Medical Tourism Hub in Southern Thailand will introduce new products in medical tourism by
presenting southern Thailand, together with Malaysia, as a medical tourism hub, based on their
respective areas of expertise. In the long run, both countries should be able to share expertise and
jointly tap into the market for medical tourism based on each countrys distinctive competence,
thus avoiding price competition through the lowering of service standards. A joint marketing
team will promote the medical hub within and outside the region. Medical tourism will also
extend to hotels, accommodations, and restaurants, as well as financial and health insurance
services.

The main economy cooperation between Malaysia and Indonesia is investment. Malaysia
is sending a business delegation along with several ministers, stated Head of the Investment
Coordinating Board (BKPM) Franky Sibarani in Indonesia. This is the great opportunity to
Malaysia to increase the investment in Indonesia. Malaysian investments are in the construction,
food plantation, and food industry sectors. For example several large plantation companies
owned by Malaysian actively expand their estates in Sumatra, Kalimantan, Sulawesi, Riau and
Papua such as Sime Darby Berhad (299.263 ha); PPB Group Berhad (182,840 ha); Tabung Haji
(TH) Plantations (83,879 ha); PPB Oil Palm Berhad (25,416 ha); CCB Industrial Products
Holding Berhad (67,611 ha); IOI Corporation Berhad (8,772 ha); LFIB Plantations Sdn Bhd
(17,270 ha); Kuala Lumpur Kepong Berhad (139,746 ha); and Genting Plantation Berhad
(153,830 ha).
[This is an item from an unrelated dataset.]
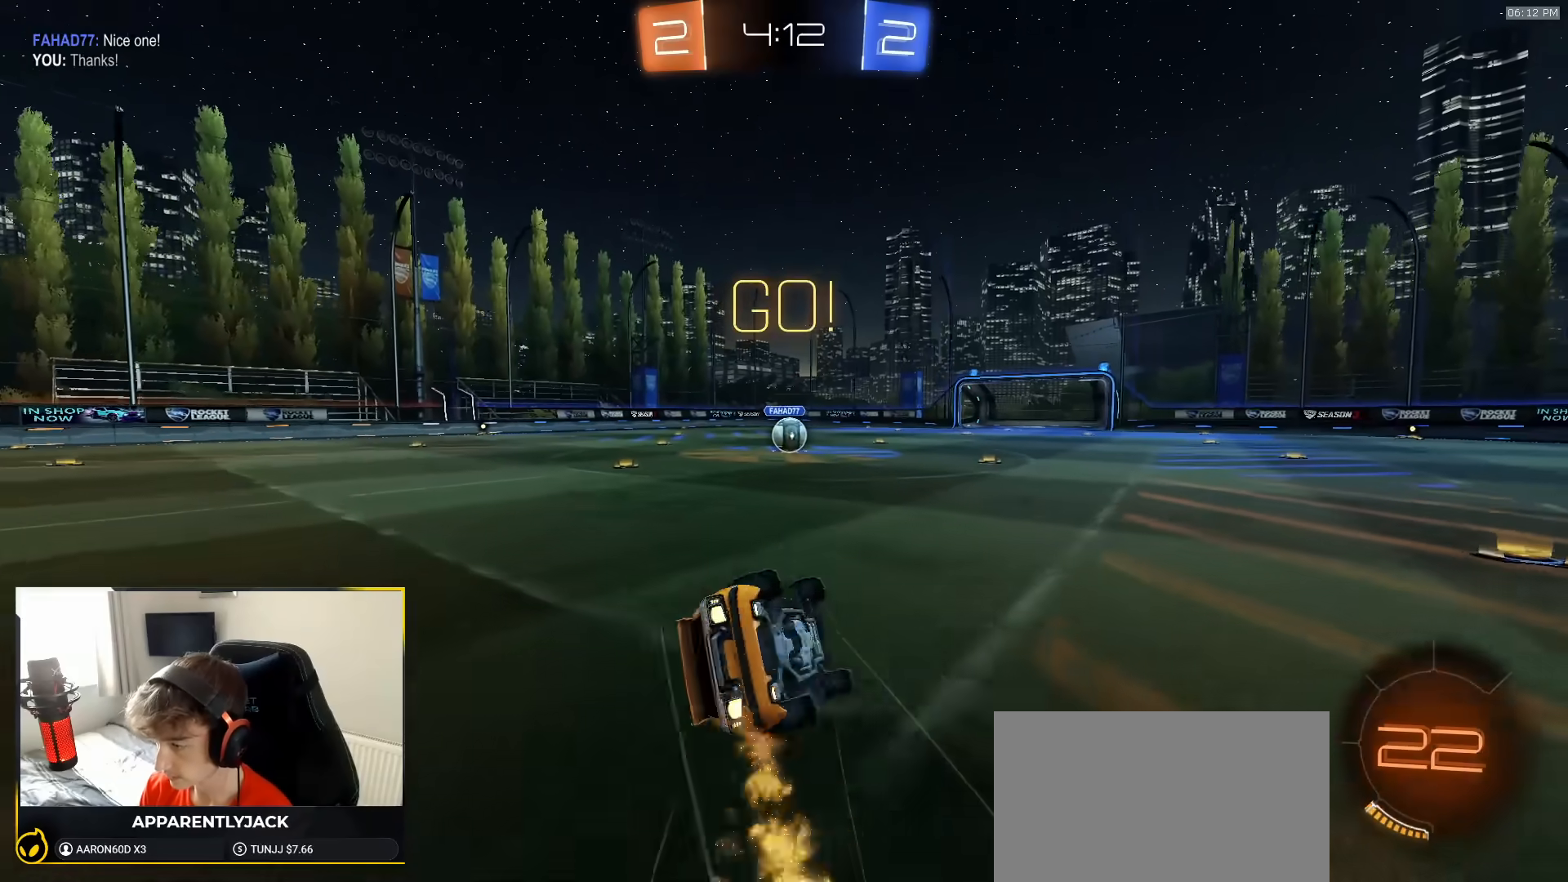
{"buttons": ["TRIANGLE", "L1", "R1", "R2"], "left_stick": "down-left", "right_stick": "center", "events": [[350, "TRIANGLE", "down"]]}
The BKPM has recorded an increasing trend of Malaysian investment in
Indonesia.In 2014, Malaysias investment realization in Indonesia reached US$1.77 billion and
ranked third among the investing countries in Indonesia.The amount drastically increased as
compared to US$711.26 million recorded in 2013. Malaysia is one of the biggest trading partners
of Indonesia with bilateral trade reaching $17 billion in 2013 and $16.6 billion last year.
Malaysians mostly invest in oil palm, banking, mining, telecommunications and health sectors in
Indonesia.
Besides, the tourism also is the one of the economy cooperation between Malaysia and
Indonesia. Indonesia and Malaysia have agreed to promote tourism in the Malacca Strait. Both of
the country will promote each other to make sure the number of tourism increase every year.
Each country will operate shipping and airline services between the two areas. Then they also
discuss to share electricity between Sumatra and Malaysia especially through Riau and Melaka
with the latter using the supply in the day and Sumatra at night, and so, there will be an
interconnection.

CONCLUSION

In conclusion the three broad themes which are in intending to capture the tourism may
affect the economy of the county by cooperation; cooperation between Japan, New Zealand and
Malaysia towards better economic cooperation; and the power of outside investment which show
the importance to have a very good quality of investment will influence the Unity in Diversity
which is in ASEAN Perspective. This analysis is explorative in character and attempts to
combine different bodies of literature in order to better understand some of the contradictory
processes related to regional identity-building in Southeast Asia. A tentative conclusion is that
without an accommodating, inclusive and pluralistic society, the creation of a common regional
identity will remain an elitist political project.